Trump calls U.S. democracy a “very dangerous system” at CPAC

The former presidents of Brazil and the United States took the stage CPAC on Saturday where both fascist politicians continued to sow doubt about their respective electoral defeats as they received standing ovations from the annual convention’s far-right attendees.

Brazil’s disgraced former leader Jair Bolsonaro—whose supporters stormed government offices in January after his successor, leftist President Luiz Inacio Lula da Silva, was sworn into office—was brought onto the stage this year’s “diminished” CPAC gathering to blaring rock music and loud cheers from the crowd.

Addressing the American audience, Bolsonaro indicated once more his doubts that he lost the Brazilian election fairly, saying, “I had way more support in 2022 than I had in 2018, and I don’t understand why the numbers said the opposite.”

“I thank God for the mission of being president of Brazil for one term,” he said, but hinted at a possible third run for president by adding: “But I feel deep inside that this mission is still not over.”

When Trump took the podium as the convention’s keynote appearance, there again was raucous applause.

During his speech, he singled out Bolsonaro in the audience and said it was a “great honor” to be appearing with the “very popular” former president.

“Our getting back in the White House is their worst nightmare,” Trump said of Democrats and his other political opponents. “But it is our country’s only hope.”

Trump went on to call the electoral process in the United States a “very bad” and a “very dangerous system” that only he and the far-right attendees at CPAC can overcome.

During the speech, Trump vowed to “finish what we started” as the enthusiastic crowd chanted “Four more years!
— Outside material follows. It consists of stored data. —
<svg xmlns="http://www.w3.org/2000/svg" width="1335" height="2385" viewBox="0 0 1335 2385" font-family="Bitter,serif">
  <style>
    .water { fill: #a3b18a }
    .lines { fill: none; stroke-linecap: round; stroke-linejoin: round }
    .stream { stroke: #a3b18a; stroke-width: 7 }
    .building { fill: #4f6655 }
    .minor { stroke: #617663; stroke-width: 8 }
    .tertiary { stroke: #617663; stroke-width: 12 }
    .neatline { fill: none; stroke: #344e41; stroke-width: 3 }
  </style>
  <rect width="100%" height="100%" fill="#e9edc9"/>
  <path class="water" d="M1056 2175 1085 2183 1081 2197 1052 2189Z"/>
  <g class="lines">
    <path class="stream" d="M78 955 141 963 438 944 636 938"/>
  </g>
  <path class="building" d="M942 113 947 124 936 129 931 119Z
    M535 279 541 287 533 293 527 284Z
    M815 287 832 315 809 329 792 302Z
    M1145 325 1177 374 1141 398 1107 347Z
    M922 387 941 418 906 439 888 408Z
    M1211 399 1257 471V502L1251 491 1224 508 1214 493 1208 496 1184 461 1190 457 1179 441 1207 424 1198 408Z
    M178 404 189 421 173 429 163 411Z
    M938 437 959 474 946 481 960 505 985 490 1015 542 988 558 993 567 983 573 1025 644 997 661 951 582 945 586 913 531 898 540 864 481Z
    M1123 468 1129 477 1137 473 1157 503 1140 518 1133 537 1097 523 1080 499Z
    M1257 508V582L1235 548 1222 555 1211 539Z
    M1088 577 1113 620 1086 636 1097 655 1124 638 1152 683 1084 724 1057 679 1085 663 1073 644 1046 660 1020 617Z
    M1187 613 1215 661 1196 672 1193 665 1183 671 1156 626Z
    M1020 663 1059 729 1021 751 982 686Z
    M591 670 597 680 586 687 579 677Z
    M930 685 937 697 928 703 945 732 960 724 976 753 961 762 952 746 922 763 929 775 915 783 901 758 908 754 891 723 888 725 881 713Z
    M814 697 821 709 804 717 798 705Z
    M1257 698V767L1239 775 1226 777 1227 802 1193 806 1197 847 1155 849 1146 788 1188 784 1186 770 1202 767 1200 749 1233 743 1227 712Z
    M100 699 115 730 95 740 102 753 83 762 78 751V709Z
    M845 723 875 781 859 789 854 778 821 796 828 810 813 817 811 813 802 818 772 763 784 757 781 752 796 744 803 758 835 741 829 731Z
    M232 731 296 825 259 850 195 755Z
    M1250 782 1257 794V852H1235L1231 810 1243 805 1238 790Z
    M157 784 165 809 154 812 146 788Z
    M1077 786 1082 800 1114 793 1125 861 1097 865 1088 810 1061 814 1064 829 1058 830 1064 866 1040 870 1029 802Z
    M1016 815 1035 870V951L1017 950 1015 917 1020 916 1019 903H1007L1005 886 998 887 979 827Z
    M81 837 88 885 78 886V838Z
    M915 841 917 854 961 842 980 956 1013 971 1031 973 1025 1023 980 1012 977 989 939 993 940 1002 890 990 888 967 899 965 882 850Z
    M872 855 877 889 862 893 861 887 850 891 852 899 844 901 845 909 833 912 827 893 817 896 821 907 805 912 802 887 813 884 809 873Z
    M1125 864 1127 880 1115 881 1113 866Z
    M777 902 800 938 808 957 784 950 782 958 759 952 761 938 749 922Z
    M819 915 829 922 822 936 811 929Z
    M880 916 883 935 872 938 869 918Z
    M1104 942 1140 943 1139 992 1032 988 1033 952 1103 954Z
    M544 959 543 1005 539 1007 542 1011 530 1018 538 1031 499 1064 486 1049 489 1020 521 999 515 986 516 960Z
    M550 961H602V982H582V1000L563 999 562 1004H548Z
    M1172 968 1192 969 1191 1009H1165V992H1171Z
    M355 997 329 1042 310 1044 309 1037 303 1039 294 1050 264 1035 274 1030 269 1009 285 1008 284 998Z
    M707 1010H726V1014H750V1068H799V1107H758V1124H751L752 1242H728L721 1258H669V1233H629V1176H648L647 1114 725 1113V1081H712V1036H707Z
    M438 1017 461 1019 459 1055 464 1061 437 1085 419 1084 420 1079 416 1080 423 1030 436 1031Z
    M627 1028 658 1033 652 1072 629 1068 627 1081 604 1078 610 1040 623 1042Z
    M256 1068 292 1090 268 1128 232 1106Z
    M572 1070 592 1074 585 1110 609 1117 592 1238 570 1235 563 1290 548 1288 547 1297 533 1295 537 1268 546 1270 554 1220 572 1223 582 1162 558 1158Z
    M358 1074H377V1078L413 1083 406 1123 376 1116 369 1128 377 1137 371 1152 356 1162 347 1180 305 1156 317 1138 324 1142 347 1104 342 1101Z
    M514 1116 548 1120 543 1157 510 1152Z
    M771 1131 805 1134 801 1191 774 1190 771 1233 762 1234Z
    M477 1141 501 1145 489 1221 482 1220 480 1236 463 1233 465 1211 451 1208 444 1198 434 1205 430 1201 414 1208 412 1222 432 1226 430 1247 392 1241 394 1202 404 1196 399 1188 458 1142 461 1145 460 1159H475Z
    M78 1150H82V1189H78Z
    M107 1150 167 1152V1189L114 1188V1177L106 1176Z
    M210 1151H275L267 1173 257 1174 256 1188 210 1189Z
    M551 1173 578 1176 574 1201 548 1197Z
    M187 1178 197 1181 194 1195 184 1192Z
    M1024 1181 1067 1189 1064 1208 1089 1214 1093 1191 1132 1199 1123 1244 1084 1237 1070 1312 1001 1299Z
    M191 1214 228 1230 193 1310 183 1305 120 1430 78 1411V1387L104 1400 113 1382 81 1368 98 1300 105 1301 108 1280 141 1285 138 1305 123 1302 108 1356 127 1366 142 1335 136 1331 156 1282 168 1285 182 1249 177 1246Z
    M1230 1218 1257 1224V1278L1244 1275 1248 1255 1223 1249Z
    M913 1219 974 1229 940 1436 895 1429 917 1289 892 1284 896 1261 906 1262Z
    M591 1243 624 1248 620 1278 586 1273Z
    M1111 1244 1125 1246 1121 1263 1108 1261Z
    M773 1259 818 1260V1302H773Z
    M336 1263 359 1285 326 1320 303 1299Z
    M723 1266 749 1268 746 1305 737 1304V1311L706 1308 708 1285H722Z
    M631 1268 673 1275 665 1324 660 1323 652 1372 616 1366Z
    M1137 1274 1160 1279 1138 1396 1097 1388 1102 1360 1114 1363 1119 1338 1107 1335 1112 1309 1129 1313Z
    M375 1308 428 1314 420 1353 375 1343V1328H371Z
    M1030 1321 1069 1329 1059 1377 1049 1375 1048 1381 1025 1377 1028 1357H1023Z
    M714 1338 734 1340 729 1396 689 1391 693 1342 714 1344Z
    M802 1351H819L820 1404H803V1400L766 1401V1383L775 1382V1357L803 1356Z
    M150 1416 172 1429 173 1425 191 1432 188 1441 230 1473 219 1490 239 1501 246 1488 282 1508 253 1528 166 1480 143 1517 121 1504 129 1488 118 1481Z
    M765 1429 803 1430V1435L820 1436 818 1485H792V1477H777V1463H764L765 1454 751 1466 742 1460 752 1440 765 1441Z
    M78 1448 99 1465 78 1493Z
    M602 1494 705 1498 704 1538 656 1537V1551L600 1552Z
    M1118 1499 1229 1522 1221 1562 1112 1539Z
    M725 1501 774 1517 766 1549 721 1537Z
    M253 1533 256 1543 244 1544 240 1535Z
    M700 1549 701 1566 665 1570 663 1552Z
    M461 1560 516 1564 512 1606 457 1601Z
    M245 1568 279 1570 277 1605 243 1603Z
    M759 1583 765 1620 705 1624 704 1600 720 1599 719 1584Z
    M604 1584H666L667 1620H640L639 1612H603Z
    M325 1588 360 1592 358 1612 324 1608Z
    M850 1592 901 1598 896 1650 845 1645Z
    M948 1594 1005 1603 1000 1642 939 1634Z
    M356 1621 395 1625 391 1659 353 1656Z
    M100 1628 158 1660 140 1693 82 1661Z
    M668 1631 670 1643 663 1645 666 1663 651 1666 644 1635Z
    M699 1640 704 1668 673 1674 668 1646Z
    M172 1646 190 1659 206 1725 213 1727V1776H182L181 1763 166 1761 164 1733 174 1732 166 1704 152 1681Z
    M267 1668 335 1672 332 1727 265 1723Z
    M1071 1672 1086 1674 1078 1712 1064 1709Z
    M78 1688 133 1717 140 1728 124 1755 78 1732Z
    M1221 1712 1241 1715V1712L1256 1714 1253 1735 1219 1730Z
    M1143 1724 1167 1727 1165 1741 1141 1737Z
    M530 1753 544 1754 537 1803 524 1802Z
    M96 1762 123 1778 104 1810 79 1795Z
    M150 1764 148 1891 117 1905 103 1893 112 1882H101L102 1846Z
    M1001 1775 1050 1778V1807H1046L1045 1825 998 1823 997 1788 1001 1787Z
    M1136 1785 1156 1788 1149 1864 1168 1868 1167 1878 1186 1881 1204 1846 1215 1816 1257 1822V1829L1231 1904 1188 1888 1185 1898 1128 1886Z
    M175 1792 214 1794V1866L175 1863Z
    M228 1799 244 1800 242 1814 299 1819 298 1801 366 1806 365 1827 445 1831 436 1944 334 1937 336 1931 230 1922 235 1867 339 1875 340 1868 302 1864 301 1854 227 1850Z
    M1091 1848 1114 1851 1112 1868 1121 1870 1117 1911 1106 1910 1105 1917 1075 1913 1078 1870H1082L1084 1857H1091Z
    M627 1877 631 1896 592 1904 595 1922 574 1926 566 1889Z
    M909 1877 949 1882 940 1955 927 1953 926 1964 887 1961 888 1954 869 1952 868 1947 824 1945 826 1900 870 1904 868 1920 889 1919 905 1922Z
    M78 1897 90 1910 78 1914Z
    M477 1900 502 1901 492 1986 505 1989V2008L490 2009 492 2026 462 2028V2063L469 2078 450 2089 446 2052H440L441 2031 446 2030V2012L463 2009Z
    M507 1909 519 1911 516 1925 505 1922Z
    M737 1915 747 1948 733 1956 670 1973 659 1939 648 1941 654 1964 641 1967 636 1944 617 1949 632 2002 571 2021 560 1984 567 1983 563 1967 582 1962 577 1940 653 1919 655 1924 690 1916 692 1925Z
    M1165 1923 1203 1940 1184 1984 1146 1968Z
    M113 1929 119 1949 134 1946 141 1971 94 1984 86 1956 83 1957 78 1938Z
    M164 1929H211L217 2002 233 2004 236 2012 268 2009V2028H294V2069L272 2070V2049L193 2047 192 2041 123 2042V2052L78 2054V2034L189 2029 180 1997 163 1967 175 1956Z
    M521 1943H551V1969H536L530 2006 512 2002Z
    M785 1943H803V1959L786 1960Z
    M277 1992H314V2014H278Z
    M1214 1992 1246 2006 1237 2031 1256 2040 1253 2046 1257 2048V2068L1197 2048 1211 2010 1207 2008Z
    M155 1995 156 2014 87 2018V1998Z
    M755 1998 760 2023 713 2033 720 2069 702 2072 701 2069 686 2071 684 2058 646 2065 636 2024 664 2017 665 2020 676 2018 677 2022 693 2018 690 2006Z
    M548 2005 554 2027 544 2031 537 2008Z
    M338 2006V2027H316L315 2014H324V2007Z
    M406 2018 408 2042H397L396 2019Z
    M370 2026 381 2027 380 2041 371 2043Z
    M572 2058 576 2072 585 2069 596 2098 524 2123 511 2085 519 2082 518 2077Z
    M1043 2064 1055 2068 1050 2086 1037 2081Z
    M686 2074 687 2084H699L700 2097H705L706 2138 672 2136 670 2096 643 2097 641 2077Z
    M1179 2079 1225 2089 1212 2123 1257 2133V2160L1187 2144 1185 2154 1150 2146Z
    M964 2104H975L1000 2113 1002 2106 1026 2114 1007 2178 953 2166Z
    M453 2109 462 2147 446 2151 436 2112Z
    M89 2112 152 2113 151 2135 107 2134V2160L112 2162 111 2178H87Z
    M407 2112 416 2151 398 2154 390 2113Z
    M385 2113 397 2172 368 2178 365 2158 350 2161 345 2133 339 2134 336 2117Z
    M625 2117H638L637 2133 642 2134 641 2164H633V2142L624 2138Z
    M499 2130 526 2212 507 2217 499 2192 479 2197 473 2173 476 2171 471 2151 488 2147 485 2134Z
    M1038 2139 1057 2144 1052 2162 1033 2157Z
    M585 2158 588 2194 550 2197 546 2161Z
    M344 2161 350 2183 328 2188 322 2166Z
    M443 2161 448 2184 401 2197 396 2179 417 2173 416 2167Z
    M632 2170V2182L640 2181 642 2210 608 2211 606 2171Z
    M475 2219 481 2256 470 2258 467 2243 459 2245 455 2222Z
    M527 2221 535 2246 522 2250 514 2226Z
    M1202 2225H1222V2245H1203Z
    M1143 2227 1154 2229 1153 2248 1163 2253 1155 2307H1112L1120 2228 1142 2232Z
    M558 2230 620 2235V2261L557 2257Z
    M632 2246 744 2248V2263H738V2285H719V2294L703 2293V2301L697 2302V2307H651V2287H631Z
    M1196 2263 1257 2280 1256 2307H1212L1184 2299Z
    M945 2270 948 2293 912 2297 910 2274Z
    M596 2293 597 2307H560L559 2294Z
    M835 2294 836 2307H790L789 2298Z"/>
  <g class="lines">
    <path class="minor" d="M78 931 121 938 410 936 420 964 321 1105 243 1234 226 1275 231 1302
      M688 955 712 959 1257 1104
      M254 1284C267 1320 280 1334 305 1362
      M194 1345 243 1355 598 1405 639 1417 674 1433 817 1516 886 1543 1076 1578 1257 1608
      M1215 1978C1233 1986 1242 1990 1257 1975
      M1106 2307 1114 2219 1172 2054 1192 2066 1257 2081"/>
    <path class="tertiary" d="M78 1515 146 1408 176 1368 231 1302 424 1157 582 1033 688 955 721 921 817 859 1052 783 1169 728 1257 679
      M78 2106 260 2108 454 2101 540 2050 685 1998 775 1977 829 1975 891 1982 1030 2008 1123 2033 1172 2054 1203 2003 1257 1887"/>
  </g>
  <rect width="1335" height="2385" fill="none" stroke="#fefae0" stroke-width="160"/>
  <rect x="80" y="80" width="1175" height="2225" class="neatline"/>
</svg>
Four more years!”

In the traditional straw poll taken each year by CPAC attendees, Trump won in a landslide, the convention’s organizers announced on Saturday, with the former president taking 65 percent of the vote.

The second-place finisher was Florida’s far-right Gov. Ron DeSantis, who did not attend the gathering this year despite many viewing him as the strongest GOP challenger to Trump in a possible 2024 primary matchup.